Essiential Ingredients of Japanese Food - Japanese Sake

Japanese Sake

Traditional Japanese alcohol that continues evolving while preserving its history

History of Japanese sake

 A main ingredient of Japanese sake is rice. Rice growing has started approximately 2500 years ago in Japan, which has been mentioned even in the oldest chronicles of Japan called the Nihonshoki. By the Heian era (900’s), the method of making sake became almost the same as the current way after introducing different cultures and techniques from China. Then in the Edo era (1600’s), sake was designed and produced in each region throughout the country using their traditional production methods, which have still seen even now.
Moreover, sake is regarded as a sacred item, which is also called to be a “thing to be placed within a God’s territory”. There is a tradition in Japan, in which sake is always offered to the God for praying to seek his teaching (this sake is specially called “sake for the God”).

How to make Japanese sake

 In a simple term, Japanese sake is made with rice, malted rice (which is a grain of rice cultivated with koji mold) and water, the mixture of which are fermented and distilled in the making process. Firstly, rice is soaked in the water to allow it to absorb the water after being polished. Then it is steamed, add malted rice and water to the steamed rice after being cooled down to stimulate alcohol fermentation. After the repeat of fermentation and resolution for 2-3 weeks, the base of Japanese sake is ready. Sake production is completed after an extract from the base is filtered and pasteurized, and is aged approx. six months.
A group of masters for Japanese sake making is called “Toji”. Toji works at a brewery only for a sake-making period to control complicated processes of sake making. In recent years, because computer technologies control the complicated manufacturing process, some breweries make sake without the help of Toji.

Flavors of Japanese sake

 Types of Japanese sake are determined depending on the ratio of rice polishing. There are six categories: A) Junmai-shu, B) Junmai-Ginjo-shu, C) Junmai Daiginjo-shu, D) Ginjo-shu, E) Daiginjo-shu, and F) Honjo-shu. It may sound difficult, but you will find your favorite Japanese sake by focusing on flavors and tastes as a standard (see the following map for your reference).
 Japan has a lot of sake breweries throughout the country. The taste of sake varies depending on which part of Japan it is brewed in, because the climate and culture in Japan differs from region to region. Many people say, for instance, that sake made by breweries in eastern regions (Hokkaido, Tohoku, and Kanto-Koshinetsu) have an elegant flavor, while sake produced in western regions (Chubu, Kansai, Shikoku and Kyushu) have a powerful flavor.

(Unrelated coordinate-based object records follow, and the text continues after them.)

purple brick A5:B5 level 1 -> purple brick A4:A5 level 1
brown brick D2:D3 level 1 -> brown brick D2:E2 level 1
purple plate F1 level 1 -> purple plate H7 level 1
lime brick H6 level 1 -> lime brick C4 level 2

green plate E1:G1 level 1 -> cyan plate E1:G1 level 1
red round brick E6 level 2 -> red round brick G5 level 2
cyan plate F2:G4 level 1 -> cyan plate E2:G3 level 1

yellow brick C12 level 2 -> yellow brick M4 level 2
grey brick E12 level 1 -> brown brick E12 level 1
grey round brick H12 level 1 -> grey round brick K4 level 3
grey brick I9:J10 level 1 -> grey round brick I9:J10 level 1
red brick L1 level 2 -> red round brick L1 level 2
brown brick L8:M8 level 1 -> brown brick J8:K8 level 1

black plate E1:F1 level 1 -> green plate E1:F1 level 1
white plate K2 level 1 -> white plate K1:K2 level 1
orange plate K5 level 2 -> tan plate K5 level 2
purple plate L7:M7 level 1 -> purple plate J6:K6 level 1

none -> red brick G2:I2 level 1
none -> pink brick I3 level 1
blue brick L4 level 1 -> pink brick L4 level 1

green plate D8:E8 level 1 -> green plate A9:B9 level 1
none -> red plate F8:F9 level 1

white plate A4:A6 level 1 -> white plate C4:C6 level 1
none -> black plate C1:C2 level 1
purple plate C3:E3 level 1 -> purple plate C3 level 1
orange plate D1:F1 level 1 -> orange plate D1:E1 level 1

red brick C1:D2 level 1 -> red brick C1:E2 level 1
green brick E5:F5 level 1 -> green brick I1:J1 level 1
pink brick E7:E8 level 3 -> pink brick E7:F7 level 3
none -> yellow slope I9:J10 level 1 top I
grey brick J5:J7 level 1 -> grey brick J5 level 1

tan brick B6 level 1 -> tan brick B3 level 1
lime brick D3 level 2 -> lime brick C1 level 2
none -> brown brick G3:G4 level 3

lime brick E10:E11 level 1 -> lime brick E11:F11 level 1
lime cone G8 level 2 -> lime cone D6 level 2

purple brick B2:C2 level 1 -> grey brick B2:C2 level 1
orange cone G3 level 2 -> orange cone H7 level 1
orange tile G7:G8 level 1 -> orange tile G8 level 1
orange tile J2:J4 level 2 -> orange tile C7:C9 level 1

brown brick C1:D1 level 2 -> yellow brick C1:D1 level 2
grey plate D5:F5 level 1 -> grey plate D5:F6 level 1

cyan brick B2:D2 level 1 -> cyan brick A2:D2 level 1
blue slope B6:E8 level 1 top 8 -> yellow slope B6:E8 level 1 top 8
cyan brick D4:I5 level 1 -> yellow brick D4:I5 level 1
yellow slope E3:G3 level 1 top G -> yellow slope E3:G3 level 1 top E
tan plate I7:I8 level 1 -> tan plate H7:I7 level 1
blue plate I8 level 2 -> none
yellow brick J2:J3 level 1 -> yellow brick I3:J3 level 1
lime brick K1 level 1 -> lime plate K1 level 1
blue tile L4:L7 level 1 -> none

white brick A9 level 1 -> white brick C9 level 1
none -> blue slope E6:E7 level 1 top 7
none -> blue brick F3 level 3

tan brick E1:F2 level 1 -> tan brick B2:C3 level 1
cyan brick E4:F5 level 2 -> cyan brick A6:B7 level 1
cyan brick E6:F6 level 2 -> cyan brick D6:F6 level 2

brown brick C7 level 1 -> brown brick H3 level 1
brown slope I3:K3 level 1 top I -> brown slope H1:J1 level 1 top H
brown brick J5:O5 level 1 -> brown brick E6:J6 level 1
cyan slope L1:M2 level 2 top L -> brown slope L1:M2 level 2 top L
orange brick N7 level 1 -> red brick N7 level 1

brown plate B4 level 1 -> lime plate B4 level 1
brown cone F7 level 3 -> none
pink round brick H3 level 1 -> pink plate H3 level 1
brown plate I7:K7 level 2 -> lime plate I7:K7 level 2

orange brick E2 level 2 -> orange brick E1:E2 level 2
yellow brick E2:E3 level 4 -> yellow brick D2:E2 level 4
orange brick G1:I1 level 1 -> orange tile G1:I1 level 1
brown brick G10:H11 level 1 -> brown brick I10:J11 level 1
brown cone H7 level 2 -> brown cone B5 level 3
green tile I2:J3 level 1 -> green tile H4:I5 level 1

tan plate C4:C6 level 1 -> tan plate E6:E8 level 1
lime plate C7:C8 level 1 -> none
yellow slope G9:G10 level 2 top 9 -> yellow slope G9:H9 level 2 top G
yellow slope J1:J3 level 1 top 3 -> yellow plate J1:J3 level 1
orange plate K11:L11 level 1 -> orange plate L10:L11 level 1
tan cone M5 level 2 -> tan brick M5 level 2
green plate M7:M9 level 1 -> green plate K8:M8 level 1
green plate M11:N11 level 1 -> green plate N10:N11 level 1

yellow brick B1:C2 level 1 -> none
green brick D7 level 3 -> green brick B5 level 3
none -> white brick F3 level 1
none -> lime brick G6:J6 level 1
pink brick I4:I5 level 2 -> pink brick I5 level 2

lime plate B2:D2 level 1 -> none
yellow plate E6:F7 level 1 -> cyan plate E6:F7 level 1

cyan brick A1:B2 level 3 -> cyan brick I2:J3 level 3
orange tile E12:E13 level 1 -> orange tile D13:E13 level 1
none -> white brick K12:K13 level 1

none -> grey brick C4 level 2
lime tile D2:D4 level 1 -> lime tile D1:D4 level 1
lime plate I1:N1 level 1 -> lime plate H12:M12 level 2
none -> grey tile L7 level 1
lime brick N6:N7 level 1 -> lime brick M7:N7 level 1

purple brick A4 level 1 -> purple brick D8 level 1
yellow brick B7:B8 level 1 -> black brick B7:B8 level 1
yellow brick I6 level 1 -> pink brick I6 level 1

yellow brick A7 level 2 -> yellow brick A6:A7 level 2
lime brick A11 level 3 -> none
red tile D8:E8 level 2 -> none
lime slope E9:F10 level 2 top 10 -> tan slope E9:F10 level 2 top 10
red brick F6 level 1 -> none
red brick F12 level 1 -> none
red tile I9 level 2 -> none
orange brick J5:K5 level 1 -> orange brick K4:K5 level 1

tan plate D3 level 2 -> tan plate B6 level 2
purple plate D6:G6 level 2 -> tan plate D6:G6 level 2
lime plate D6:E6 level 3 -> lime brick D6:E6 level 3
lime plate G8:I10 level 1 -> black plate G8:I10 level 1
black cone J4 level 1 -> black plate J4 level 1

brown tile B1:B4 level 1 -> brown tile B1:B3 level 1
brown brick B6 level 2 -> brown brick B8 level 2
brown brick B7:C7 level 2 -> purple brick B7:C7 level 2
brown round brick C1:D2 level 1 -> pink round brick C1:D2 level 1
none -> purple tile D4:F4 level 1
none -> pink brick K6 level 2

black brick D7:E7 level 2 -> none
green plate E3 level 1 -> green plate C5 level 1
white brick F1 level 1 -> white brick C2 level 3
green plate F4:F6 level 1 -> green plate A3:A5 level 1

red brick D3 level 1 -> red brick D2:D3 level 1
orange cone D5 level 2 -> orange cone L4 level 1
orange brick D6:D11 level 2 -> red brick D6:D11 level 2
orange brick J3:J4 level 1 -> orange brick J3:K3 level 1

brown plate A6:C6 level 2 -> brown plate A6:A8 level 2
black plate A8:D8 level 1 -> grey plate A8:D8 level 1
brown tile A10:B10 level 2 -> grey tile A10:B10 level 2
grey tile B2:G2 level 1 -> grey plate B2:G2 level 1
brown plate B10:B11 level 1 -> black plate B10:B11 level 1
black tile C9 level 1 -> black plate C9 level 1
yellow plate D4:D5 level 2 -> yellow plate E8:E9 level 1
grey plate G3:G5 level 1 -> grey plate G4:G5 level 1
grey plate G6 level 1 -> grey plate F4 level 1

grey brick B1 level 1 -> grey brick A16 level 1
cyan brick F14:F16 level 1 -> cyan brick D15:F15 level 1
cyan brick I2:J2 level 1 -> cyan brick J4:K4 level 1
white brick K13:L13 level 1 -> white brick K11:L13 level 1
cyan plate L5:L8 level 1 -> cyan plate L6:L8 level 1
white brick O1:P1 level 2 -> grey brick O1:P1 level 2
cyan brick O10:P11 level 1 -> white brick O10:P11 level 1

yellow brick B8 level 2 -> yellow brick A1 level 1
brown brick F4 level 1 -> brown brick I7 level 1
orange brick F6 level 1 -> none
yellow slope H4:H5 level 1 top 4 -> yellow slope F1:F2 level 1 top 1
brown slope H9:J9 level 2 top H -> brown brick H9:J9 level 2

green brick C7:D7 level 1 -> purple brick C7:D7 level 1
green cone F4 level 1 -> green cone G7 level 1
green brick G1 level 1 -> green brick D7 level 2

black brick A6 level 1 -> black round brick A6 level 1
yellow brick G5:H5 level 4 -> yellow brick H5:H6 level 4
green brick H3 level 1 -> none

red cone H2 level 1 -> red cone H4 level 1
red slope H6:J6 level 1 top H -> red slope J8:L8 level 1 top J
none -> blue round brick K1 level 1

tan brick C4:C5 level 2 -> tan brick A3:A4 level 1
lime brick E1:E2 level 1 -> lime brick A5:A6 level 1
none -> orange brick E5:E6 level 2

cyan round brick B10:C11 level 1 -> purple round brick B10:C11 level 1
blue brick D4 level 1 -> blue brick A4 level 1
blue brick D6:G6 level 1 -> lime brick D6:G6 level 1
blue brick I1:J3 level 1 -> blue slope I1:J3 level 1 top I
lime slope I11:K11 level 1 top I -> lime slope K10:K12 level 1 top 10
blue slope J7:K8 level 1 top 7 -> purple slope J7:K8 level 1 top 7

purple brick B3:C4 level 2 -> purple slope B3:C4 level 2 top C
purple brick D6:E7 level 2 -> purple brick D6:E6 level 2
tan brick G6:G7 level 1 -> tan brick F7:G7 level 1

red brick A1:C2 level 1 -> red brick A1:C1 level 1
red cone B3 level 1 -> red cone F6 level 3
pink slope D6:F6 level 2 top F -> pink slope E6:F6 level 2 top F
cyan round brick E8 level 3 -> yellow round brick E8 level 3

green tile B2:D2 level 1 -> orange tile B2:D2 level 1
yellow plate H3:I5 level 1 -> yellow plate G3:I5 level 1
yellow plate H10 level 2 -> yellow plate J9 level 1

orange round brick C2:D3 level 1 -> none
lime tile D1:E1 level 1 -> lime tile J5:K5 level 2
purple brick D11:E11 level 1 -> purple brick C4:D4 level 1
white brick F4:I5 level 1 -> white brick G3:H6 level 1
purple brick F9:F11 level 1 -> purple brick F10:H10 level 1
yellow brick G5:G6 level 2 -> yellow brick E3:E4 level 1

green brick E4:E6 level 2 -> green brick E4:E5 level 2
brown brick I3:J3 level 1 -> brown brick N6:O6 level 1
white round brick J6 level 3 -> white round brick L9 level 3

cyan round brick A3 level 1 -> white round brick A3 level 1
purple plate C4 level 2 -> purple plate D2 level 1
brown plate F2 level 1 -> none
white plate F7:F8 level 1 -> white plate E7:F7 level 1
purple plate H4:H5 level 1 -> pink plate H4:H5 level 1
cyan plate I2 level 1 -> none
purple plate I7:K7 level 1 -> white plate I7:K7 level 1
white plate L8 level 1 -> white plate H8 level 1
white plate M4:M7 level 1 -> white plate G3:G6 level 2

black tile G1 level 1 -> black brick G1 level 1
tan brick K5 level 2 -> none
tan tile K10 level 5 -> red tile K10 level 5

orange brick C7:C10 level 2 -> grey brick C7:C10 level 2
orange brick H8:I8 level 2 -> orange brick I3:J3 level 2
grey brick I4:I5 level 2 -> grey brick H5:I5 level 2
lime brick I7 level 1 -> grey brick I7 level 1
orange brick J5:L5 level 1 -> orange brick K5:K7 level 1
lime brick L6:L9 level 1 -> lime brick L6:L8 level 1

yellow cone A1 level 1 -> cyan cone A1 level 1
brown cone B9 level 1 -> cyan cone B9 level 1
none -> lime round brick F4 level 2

Sake draws attentions even from overseas thanks to the effort of sake makers!

 Recent years have seen a growing popularity of Japanese sake inside/outside Japan thanks to unique promotional activities by sake makers. Various promotional activities, including introducing new designs to sake bottles and labels, which are like those for wines, and producing sake with flavors favored by females and overseas people, have allowed people in overseas to accept sake easily. Also, sake tasting parties held by sake makers in Japan/overseas, which are similar to those by wine manufacturers, are popular, too.
In fact, sake is enjoyed now in overseas in a conventional way as it is served in wine glasses, or used as a base of cocktails, etc. Why don’t you try sweet sparkling sake with low alcohol as a start?